╭─ TEXT UNDER STUDY

The Circle School is a self-directed democratic school located in Harrisburg, Pennsylvania and founded in 1984, and is operated similarly to the Sudbury Valley School (Framingham, Massachusetts) and Hudson Valley Sudbury School (Kingston, New York).  It enrolls pre-kindergarten through high school aged children. The Circle School currently has approximately 80 students enrolled and 6 full-time staff members.  It is one of three Sudbury-like schools in Pennsylvania and one of the oldest in the world.

╰─

> TASK ITEM: Write the next part of the passage on the Circle School, beginning after its final sentence. The lines after this passage are unrelated material.

╭─ AVAILABLE DATA

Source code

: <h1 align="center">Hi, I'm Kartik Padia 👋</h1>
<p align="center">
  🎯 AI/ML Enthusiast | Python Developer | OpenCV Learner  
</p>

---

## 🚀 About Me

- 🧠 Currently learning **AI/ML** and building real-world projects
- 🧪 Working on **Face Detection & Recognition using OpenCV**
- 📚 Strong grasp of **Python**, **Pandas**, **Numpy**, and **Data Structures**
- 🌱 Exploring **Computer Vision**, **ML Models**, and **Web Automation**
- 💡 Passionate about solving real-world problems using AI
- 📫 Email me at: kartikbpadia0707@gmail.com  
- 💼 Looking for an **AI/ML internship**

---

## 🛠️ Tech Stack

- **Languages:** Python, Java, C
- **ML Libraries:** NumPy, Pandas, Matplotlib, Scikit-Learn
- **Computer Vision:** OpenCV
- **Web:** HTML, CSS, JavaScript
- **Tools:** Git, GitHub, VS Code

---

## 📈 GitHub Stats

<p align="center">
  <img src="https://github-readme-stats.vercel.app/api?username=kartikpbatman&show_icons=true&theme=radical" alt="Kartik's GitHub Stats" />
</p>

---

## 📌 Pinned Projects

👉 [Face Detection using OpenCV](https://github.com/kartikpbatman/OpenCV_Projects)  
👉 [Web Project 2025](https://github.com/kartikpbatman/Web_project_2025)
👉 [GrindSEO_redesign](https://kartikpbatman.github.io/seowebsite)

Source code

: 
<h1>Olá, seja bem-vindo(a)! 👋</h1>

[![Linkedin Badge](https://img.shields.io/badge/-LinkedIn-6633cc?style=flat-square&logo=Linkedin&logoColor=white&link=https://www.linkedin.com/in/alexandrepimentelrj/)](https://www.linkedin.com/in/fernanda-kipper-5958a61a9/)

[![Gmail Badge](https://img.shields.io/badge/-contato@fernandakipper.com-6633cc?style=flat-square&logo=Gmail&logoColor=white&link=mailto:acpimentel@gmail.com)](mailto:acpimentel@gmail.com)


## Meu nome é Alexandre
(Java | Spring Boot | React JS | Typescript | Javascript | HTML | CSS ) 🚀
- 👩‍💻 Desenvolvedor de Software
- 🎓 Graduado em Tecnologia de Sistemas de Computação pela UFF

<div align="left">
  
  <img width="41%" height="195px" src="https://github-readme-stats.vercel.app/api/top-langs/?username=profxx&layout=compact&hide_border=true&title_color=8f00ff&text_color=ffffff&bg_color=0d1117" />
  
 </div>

╰─

> ANSWER SECTION:
Educational method 
The Sudbury Valley model of schooling has two defining characteristics. First, the students are free to spend their time as they choose.  During the hours they are in school students can spend their time engaging in any activity they wish (reading, playing video games, climbing trees, conversing, studying, playing harpsichord etc.).  The only requirements placed on them are that they must follow the rules and that they must do a chore each day (the school has no custodian).  There are no required grades or evaluations, the idea being that every activity students engage in, they engage in because they wish to do so.  The second defining characteristic is that the school is run democratically on a one-person, one vote-model. All the "day-to-day" affairs of the school are governed by a democratic body called the School Meeting. There, decisions are made concerning such things as creating, repealing or amending rules, all aspects of managing the school, suspending and expelling students, etc.  The School Meeting is composed of all students and staff members (teachers) and since the students greatly outnumber the staff members, most of the administrative power lies with the students.  This model of education receives a great deal of skepticism as it is very different than the other methods of teaching.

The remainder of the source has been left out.